**Problems to work on**
A – Decide whether each statement agrees with the passage on declarative and imperative software: (i) the Prolog part of the learnware was written by school teachers without a programming background; (ii) the C++ version did everything the first version did; (iii) the writer has seen many projects that use this separation. For each, answer yes or no and quote the deciding words from the passage.
B – Print the passage on declarative and imperative software from "Separation of the" up to and including "impossible to change.".

*** Reading passage ***

Separation of the Declarative from the Imperative part of the software
This is similar to separating the data from the object (ObjectsAndDataAreSeparate). The idea is that declarative languages are easier to explain to non-programmers, have fewer bugs, and if we can separate it from the imperative/functional part, we can incorporate ExpertUsers or BusinessProfessionals to the development process, and have fewer bugs.
I've seen only a few projects that use it. One of them was a learnware that was partially written in Prolog. That part was done by school teachers, with no programming background, who learned Prolog for the sake of the project. Later on, a new version was written in C++, which didn't do all the functions of the first one, and was impossible to change.

*** End of Reading passage ***
*** Source information ***

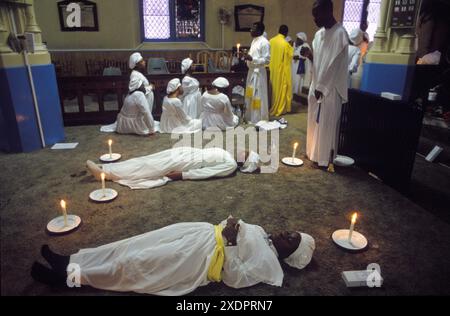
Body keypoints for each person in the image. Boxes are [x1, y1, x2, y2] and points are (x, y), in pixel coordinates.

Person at [31, 216, 315, 295]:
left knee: (134, 264)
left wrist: (229, 242)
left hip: (199, 259)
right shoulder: (264, 233)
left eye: (292, 239)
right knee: (131, 245)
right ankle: (69, 261)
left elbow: (236, 279)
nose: (286, 232)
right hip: (199, 232)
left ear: (291, 254)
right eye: (292, 231)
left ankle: (66, 279)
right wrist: (228, 228)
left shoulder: (269, 267)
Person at [301, 0, 348, 167]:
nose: (314, 19)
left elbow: (334, 66)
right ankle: (312, 152)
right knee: (314, 120)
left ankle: (324, 158)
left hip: (330, 88)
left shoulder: (340, 34)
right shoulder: (319, 35)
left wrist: (322, 87)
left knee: (327, 122)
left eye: (317, 15)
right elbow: (319, 61)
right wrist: (310, 55)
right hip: (317, 84)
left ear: (328, 11)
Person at [84, 146, 262, 189]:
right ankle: (110, 166)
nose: (241, 149)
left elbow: (206, 173)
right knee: (149, 159)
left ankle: (107, 174)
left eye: (244, 153)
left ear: (243, 162)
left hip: (188, 163)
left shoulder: (230, 165)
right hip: (187, 152)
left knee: (152, 167)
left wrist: (182, 175)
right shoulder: (229, 154)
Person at [243, 22, 271, 124]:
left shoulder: (265, 42)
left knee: (257, 95)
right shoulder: (254, 41)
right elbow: (251, 56)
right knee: (250, 94)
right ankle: (250, 117)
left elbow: (267, 60)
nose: (250, 30)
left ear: (259, 30)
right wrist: (247, 57)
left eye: (253, 28)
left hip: (258, 73)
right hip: (251, 72)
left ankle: (258, 118)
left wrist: (252, 59)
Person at [269, 25, 294, 117]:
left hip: (271, 69)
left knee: (272, 90)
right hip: (280, 71)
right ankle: (280, 109)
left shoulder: (271, 41)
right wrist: (291, 46)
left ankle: (270, 105)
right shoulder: (285, 43)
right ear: (286, 33)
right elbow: (290, 56)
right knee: (281, 90)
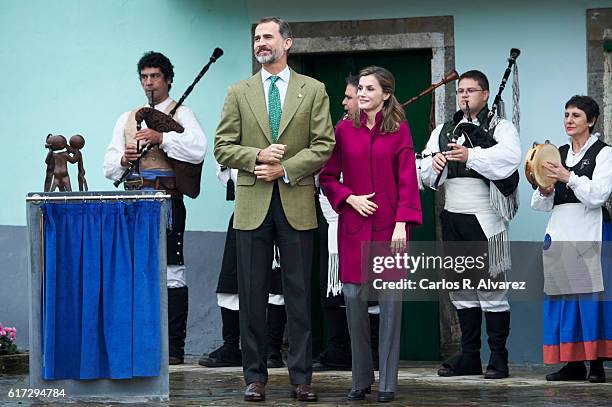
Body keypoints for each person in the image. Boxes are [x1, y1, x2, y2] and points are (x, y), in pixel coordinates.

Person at [214, 17, 335, 402]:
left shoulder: (313, 90)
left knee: (299, 293)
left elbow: (323, 145)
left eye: (267, 37)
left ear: (288, 43)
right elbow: (222, 146)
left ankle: (302, 377)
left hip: (296, 200)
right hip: (252, 204)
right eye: (256, 37)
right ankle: (255, 376)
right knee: (251, 295)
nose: (261, 43)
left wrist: (285, 168)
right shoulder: (239, 91)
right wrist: (256, 157)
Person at [320, 66, 422, 403]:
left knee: (391, 306)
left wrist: (401, 224)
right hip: (353, 227)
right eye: (360, 89)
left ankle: (387, 383)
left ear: (386, 94)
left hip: (390, 231)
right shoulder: (343, 130)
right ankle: (360, 379)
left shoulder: (400, 132)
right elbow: (328, 177)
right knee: (353, 299)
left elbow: (408, 181)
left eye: (369, 89)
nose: (361, 94)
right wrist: (349, 198)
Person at [104, 51, 207, 365]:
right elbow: (109, 164)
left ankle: (174, 348)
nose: (149, 82)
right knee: (135, 270)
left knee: (172, 271)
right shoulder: (127, 117)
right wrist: (123, 159)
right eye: (144, 77)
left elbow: (198, 148)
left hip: (167, 202)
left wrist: (162, 137)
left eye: (155, 76)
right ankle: (139, 341)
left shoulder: (183, 113)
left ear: (168, 79)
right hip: (133, 203)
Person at [420, 70, 521, 379]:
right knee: (461, 289)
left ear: (485, 94)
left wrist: (470, 155)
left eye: (471, 90)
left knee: (491, 289)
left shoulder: (500, 127)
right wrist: (433, 165)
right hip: (452, 216)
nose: (464, 96)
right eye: (460, 91)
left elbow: (510, 159)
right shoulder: (443, 130)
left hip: (486, 218)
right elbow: (422, 171)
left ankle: (499, 358)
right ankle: (470, 355)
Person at [531, 95, 612, 383]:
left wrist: (569, 177)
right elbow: (539, 205)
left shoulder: (604, 154)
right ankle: (572, 363)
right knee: (563, 298)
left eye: (576, 115)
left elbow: (598, 196)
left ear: (591, 121)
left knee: (591, 298)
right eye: (566, 114)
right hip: (561, 228)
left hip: (590, 229)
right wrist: (544, 190)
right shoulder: (556, 152)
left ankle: (596, 364)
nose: (569, 120)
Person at [315, 74, 380, 372]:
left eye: (349, 96)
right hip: (335, 220)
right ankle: (340, 349)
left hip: (368, 220)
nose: (343, 101)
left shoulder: (385, 133)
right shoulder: (338, 132)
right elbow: (327, 174)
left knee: (372, 289)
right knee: (335, 287)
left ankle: (375, 353)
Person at [198, 163, 287, 369]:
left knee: (275, 283)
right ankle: (231, 347)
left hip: (280, 208)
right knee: (231, 281)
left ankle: (271, 349)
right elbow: (225, 172)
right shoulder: (238, 136)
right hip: (244, 209)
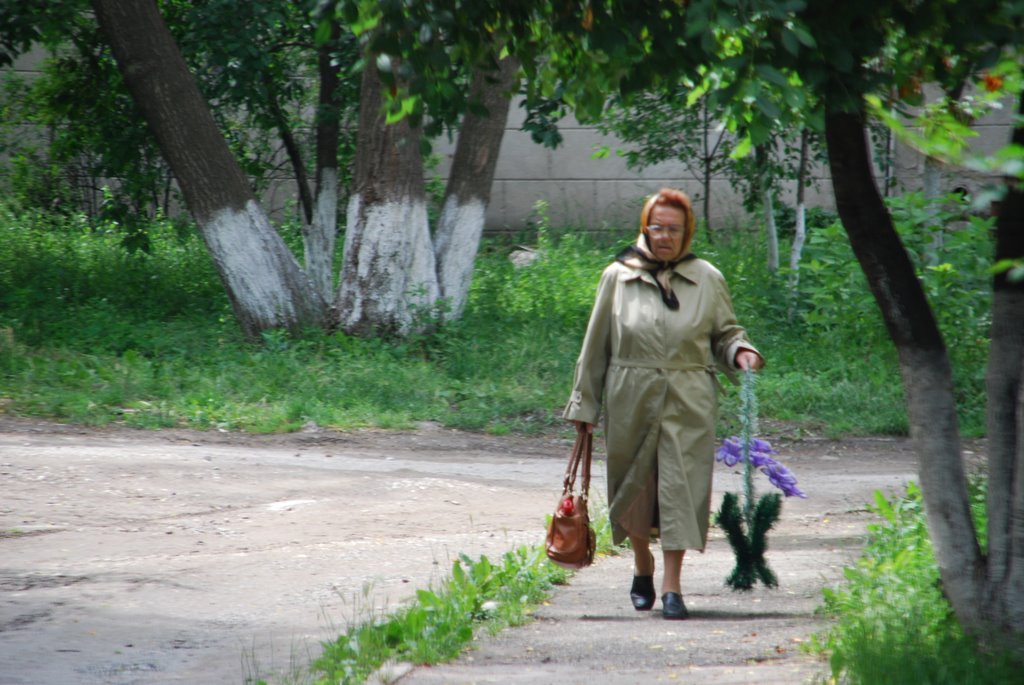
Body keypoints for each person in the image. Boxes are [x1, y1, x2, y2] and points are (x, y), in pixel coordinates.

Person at [563, 188, 764, 620]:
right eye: (657, 227)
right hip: (629, 394)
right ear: (645, 227)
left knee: (681, 487)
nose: (664, 236)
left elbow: (726, 333)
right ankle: (642, 566)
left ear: (687, 231)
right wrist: (584, 407)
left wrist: (741, 353)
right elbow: (595, 345)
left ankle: (673, 587)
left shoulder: (707, 277)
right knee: (634, 487)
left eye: (673, 229)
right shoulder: (617, 276)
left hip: (688, 398)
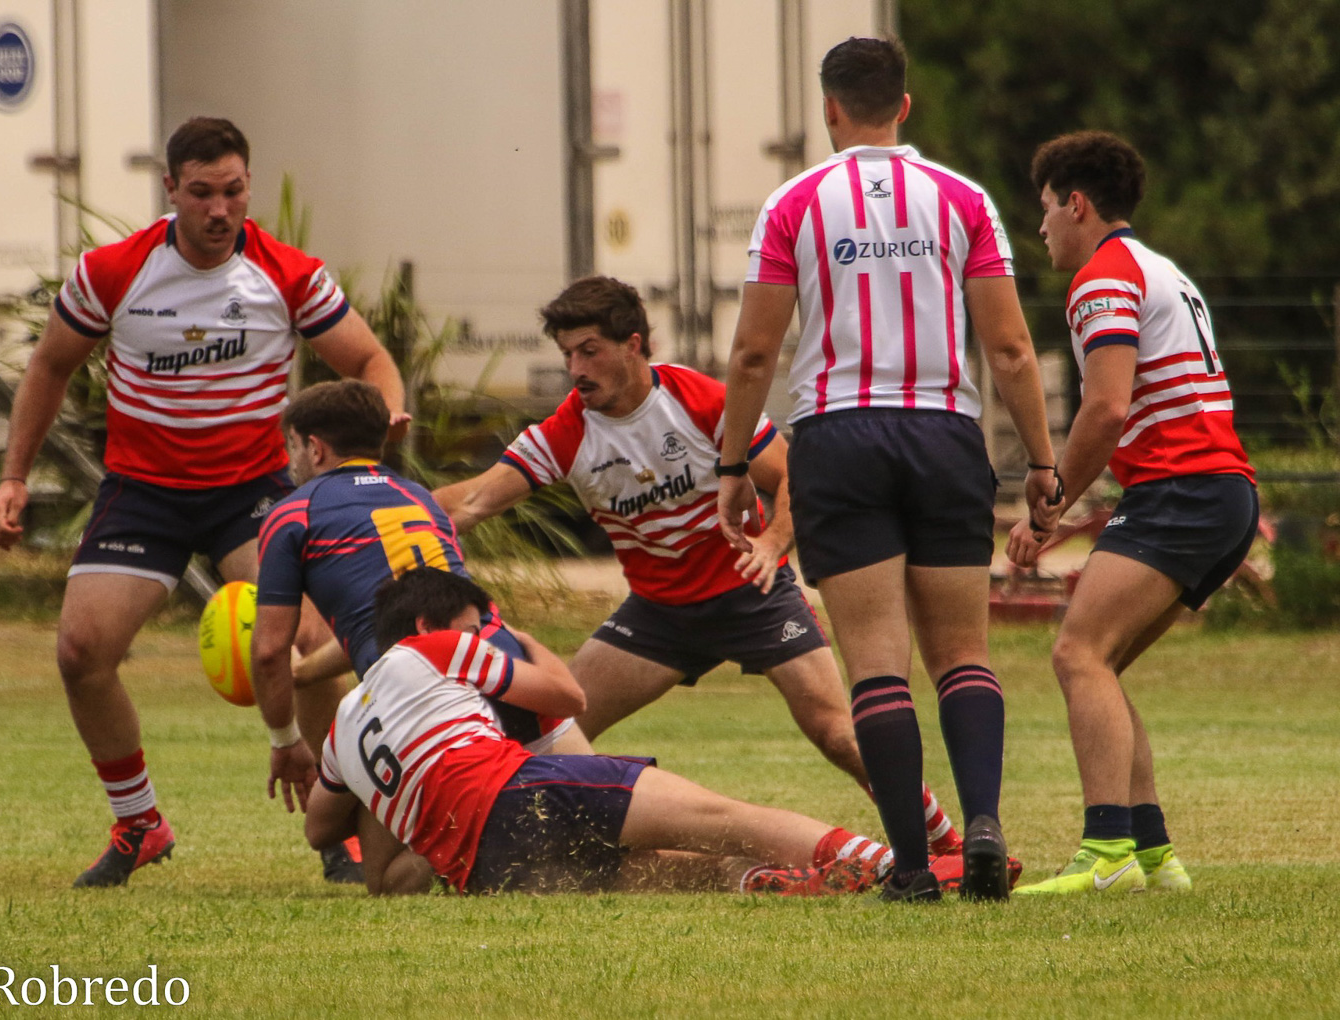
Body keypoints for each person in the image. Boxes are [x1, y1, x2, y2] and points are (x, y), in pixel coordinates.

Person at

*** End of Source information ***

**Solutions below**
A –
(i) Yes: "That part was done by school teachers, with no programming background"
(ii) No: "which didn't do all the functions of the first one"
(iii) No: "I've seen only a few projects that use it."

B –
Separation of the Declarative from the Imperative part of the software
This is similar to separating the data from the object (ObjectsAndDataAreSeparate). The idea is that declarative languages are easier to explain to non-programmers, have fewer bugs, and if we can separate it from the imperative/functional part, we can incorporate ExpertUsers or BusinessProfessionals to the development process, and have fewer bugs.
I've seen only a few projects that use it. One of them was a learnware that was partially written in Prolog. That part was done by school teachers, with no programming background, who learned Prolog for the sake of the project. Later on, a new version was written in C++, which didn't do all the functions of the first one, and was impossible to change.